Over the years, many of the artists and speakers on the ESSENCE Festival lineup for July 4th weekend have shared poignant quotes about their family life with ESSENCE magazine. For instance, Jill Scott once paid homage to her mother and Rev. Al Sharpton dismantled the stereotypes surrounding young men from single-parent households.
Read their thoughts on family as well as those from Dr. Steve Perry and Steve Harvey, who will also attend the ESSENCE Festival.
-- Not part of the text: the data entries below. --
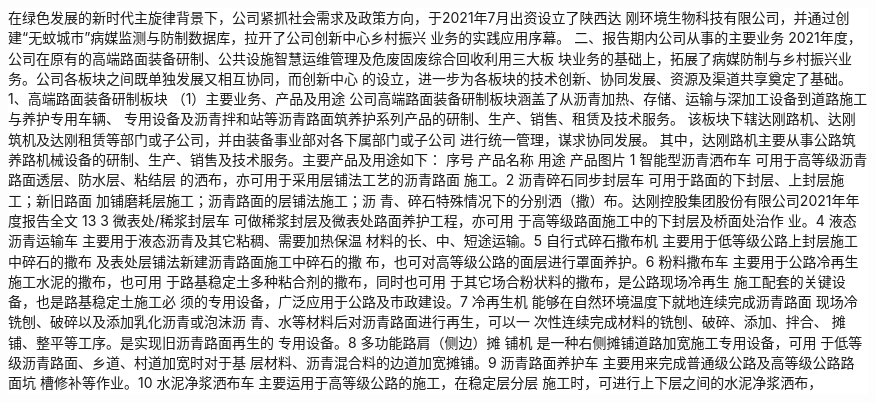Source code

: 在绿色发展的新时代主旋律背景下，公司紧抓社会需求及政策方向，于2021年7月出资设立了陕西达
刚环境生物科技有限公司，并通过创建“无蚊城市”病媒监测与防制数据库，拉开了公司创新中心乡村振兴
业务的实践应用序幕。
二、报告期内公司从事的主要业务
2021年度，公司在原有的高端路面装备研制、公共设施智慧运维管理及危废固废综合回收利用三大板
块业务的基础上，拓展了病媒防制与乡村振兴业务。公司各板块之间既单独发展又相互协同，而创新中心
的设立，进一步为各板块的技术创新、协同发展、资源及渠道共享奠定了基础。
1、高端路面装备研制板块
（1）主要业务、产品及用途
公司高端路面装备研制板块涵盖了从沥青加热、存储、运输与深加工设备到道路施工与养护专用车辆、
专用设备及沥青拌和站等沥青路面筑养护系列产品的研制、生产、销售、租赁及技术服务。
该板块下辖达刚路机、达刚筑机及达刚租赁等部门或子公司，并由装备事业部对各下属部门或子公司
进行统一管理，谋求协同发展。
其中，达刚路机主要从事公路筑养路机械设备的研制、生产、销售及技术服务。主要产品及用途如下：
序号
产品名称
用途
产品图片
1
智能型沥青洒布车
可用于高等级沥青路面透层、防水层、粘结层
的洒布，亦可用于采用层铺法工艺的沥青路面
施工。2
沥青碎石同步封层车
可用于路面的下封层、上封层施工；新旧路面
加铺磨耗层施工；沥青路面的层铺法施工；沥
青、碎石特殊情况下的分别洒（撒）布。达刚控股集团股份有限公司2021年年度报告全文
13
3
微表处/稀浆封层车
可做稀浆封层及微表处路面养护工程，亦可用
于高等级路面施工中的下封层及桥面处治作
业。4
液态沥青运输车
主要用于液态沥青及其它粘稠、需要加热保温
材料的长、中、短途运输。5
自行式碎石撒布机
主要用于低等级公路上封层施工中碎石的撒布
及表处层铺法新建沥青路面施工中碎石的撒
布，也可对高等级公路的面层进行罩面养护。6
粉料撒布车
主要用于公路冷再生施工水泥的撒布，也可用
于路基稳定土多种粘合剂的撒布，同时也可用
于其它场合粉状料的撒布，是公路现场冷再生
施工配套的关键设备，也是路基稳定土施工必
须的专用设备，广泛应用于公路及市政建设。7
冷再生机
能够在自然环境温度下就地连续完成沥青路面
现场冷铣刨、破碎以及添加乳化沥青或泡沫沥
青、水等材料后对沥青路面进行再生，可以一
次性连续完成材料的铣刨、破碎、添加、拌合、
摊铺、整平等工序。是实现旧沥青路面再生的
专用设备。8
多功能路肩（侧边）摊
铺机
是一种右侧摊铺道路加宽施工专用设备，可用
于低等级沥青路面、乡道、村道加宽时对于基
层材料、沥青混合料的边道加宽摊铺。9
沥青路面养护车
主要用来完成普通级公路及高等级公路路面坑
槽修补等作业。10
水泥净浆洒布车
主要运用于高等级公路的施工，在稳定层分层
施工时，可进行上下层之间的水泥净浆洒布，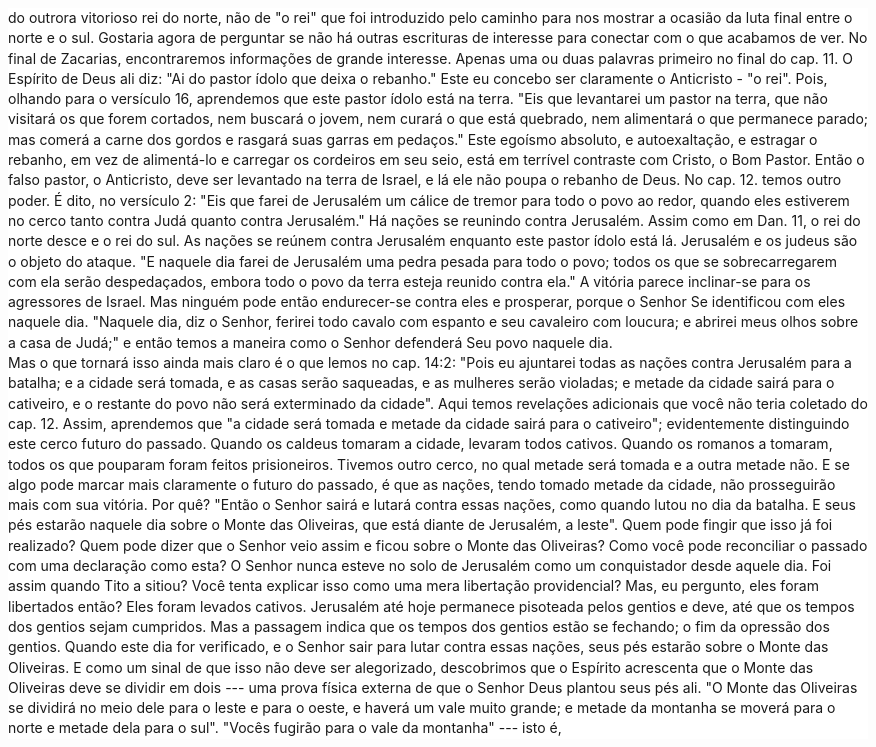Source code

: do outrora vitorioso rei do norte, não de \"o rei\" que foi introduzido
pelo caminho para nos mostrar a ocasião da luta final entre o norte e o
sul. Gostaria agora de perguntar se não há outras escrituras de
interesse para conectar com o que acabamos de ver. No final de Zacarias,
encontraremos informações de grande interesse. Apenas uma ou duas
palavras primeiro no final do cap. 11. O Espírito de Deus ali diz: \"Ai
do pastor ídolo que deixa o rebanho.\" Este eu concebo ser claramente o
Anticristo - \"o rei\". Pois, olhando para o versículo 16, aprendemos
que este pastor ídolo está na terra. \"Eis que levantarei um pastor na
terra, que não visitará os que forem cortados, nem buscará o jovem, nem
curará o que está quebrado, nem alimentará o que permanece parado; mas
comerá a carne dos gordos e rasgará suas garras em pedaços.\" Este
egoísmo absoluto, e autoexaltação, e estragar o rebanho, em vez de
alimentá-lo e carregar os cordeiros em seu seio, está em terrível
contraste com Cristo, o Bom Pastor. Então o falso pastor, o Anticristo,
deve ser levantado na terra de Israel, e lá ele não poupa o rebanho de
Deus. No cap. 12. temos outro poder. É dito, no versículo 2: \"Eis que
farei de Jerusalém um cálice de tremor para todo o povo ao redor, quando
eles estiverem no cerco tanto contra Judá quanto contra Jerusalém.\" Há
nações se reunindo contra Jerusalém. Assim como em Dan. 11, o rei do
norte desce e o rei do sul. As nações se reúnem contra Jerusalém
enquanto este pastor ídolo está lá. Jerusalém e os judeus são o objeto
do ataque. \"E naquele dia farei de Jerusalém uma pedra pesada para todo
o povo; todos os que se sobrecarregarem com ela serão despedaçados,
embora todo o povo da terra esteja reunido contra ela.\" A vitória
parece inclinar-se para os agressores de Israel. Mas ninguém pode então
endurecer-se contra eles e prosperar, porque o Senhor Se identificou com
eles naquele dia. \"Naquele dia, diz o Senhor, ferirei todo cavalo com
espanto e seu cavaleiro com loucura; e abrirei meus olhos sobre a casa
de Judá;\" e então temos a maneira como o Senhor defenderá Seu povo
naquele dia.\
Mas o que tornará isso ainda mais claro é o que lemos no cap. 14:2:
\"Pois eu ajuntarei todas as nações contra Jerusalém para a batalha; e a
cidade será tomada, e as casas serão saqueadas, e as mulheres serão
violadas; e metade da cidade sairá para o cativeiro, e o restante do
povo não será exterminado da cidade\". Aqui temos revelações adicionais
que você não teria coletado do cap. 12. Assim, aprendemos que \"a cidade
será tomada e metade da cidade sairá para o cativeiro\"; evidentemente
distinguindo este cerco futuro do passado. Quando os caldeus tomaram a
cidade, levaram todos cativos. Quando os romanos a tomaram, todos os que
pouparam foram feitos prisioneiros. Tivemos outro cerco, no qual metade
será tomada e a outra metade não. E se algo pode marcar mais claramente
o futuro do passado, é que as nações, tendo tomado metade da cidade, não
prosseguirão mais com sua vitória. Por quê? \"Então o Senhor sairá e
lutará contra essas nações, como quando lutou no dia da batalha. E seus
pés estarão naquele dia sobre o Monte das Oliveiras, que está diante de
Jerusalém, a leste\". Quem pode fingir que isso já foi realizado? Quem
pode dizer que o Senhor veio assim e ficou sobre o Monte das Oliveiras?
Como você pode reconciliar o passado com uma declaração como esta? O
Senhor nunca esteve no solo de Jerusalém como um conquistador desde
aquele dia. Foi assim quando Tito a sitiou? Você tenta explicar isso
como uma mera libertação providencial? Mas, eu pergunto, eles foram
libertados então? Eles foram levados cativos. Jerusalém até hoje
permanece pisoteada pelos gentios e deve, até que os tempos dos gentios
sejam cumpridos. Mas a passagem indica que os tempos dos gentios estão
se fechando; o fim da opressão dos gentios. Quando este dia for
verificado, e o Senhor sair para lutar contra essas nações, seus pés
estarão sobre o Monte das Oliveiras. E como um sinal de que isso não
deve ser alegorizado, descobrimos que o Espírito acrescenta que o Monte
das Oliveiras deve se dividir em dois --- uma prova física externa de
que o Senhor Deus plantou seus pés ali. \"O Monte das Oliveiras se
dividirá no meio dele para o leste e para o oeste, e haverá um vale
muito grande; e metade da montanha se moverá para o norte e metade dela
para o sul\". \"Vocês fugirão para o vale da montanha\" --- isto é,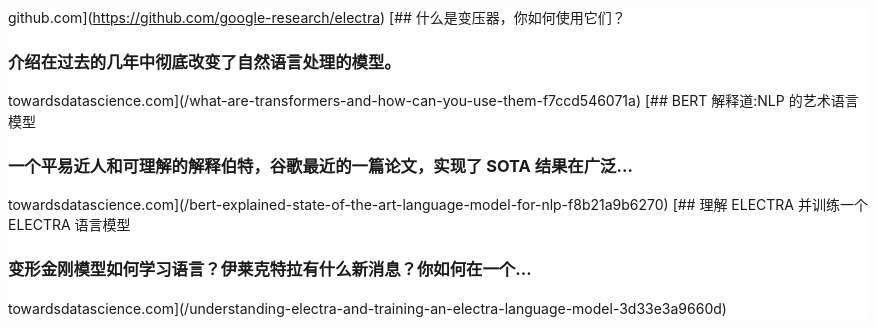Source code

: github.com](https://github.com/google-research/electra) [](/what-are-transformers-and-how-can-you-use-them-f7ccd546071a) [## 什么是变压器，你如何使用它们？

### 介绍在过去的几年中彻底改变了自然语言处理的模型。

towardsdatascience.com](/what-are-transformers-and-how-can-you-use-them-f7ccd546071a) [](/bert-explained-state-of-the-art-language-model-for-nlp-f8b21a9b6270) [## BERT 解释道:NLP 的艺术语言模型

### 一个平易近人和可理解的解释伯特，谷歌最近的一篇论文，实现了 SOTA 结果在广泛…

towardsdatascience.com](/bert-explained-state-of-the-art-language-model-for-nlp-f8b21a9b6270) [](/understanding-electra-and-training-an-electra-language-model-3d33e3a9660d) [## 理解 ELECTRA 并训练一个 ELECTRA 语言模型

### 变形金刚模型如何学习语言？伊莱克特拉有什么新消息？你如何在一个…

towardsdatascience.com](/understanding-electra-and-training-an-electra-language-model-3d33e3a9660d)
Mothers play a huge role in children’s lives, and singer Jill Scott acknowledges that:
“When I was growing up, my mother would take me to plays and museums, and we’d talk about life. Those times helped shape who I became.”
ESSENCE, October 2003
When Steve Harvey married his wife, Marjorie, they both came into their commitment with children from previous marriages. Steve acknowledged it takes a special person to deal with this:
“It’s a blessing when your new spouse is accepting of your children. Do you know the pressure that takes off? At the end of the day, the kids didn’t ask for any of this. The kids didn’t know you were going to break up with their mama, their daddy. They didn’t know you were going to try to find happiness elsewhere. And they really don’t have anywhere else to go except where you go. So for a woman or man to accept their partner’s offspring as theirs and love them that way? A ton of pressure is off.”
ESSENCE, December 2009
Dr. Steve Perry, who has been vocal about fighting childhood bullying, said children are a blessing:
“Our children are our greatest asset and the truest representation of who we have become as a people.”
ESSENCE, February 2011
Al Sharpton said it’s unfair to think men from single-parent homes don’t have a chance to succeed in life:
“I was brought up in a stable middle-class family till I was 9 years old. Then my father left us and my mother had to raise me and my sister in the hood in Brooklyn. It was especially traumatic to go from a comfortable middle-class lifestyle with a two-car garage in Queens to welfare and public housing, because I wasn’t familiar with that. I lost my father and a lifestyle at the same time. I felt a sense of rejection. I was named after him. I looked like him. A kid can develop all kinds of complexes and insecurities. Men aren’t honest about that. We try to get past our own insecurities; we have our own way of dealing with it all.”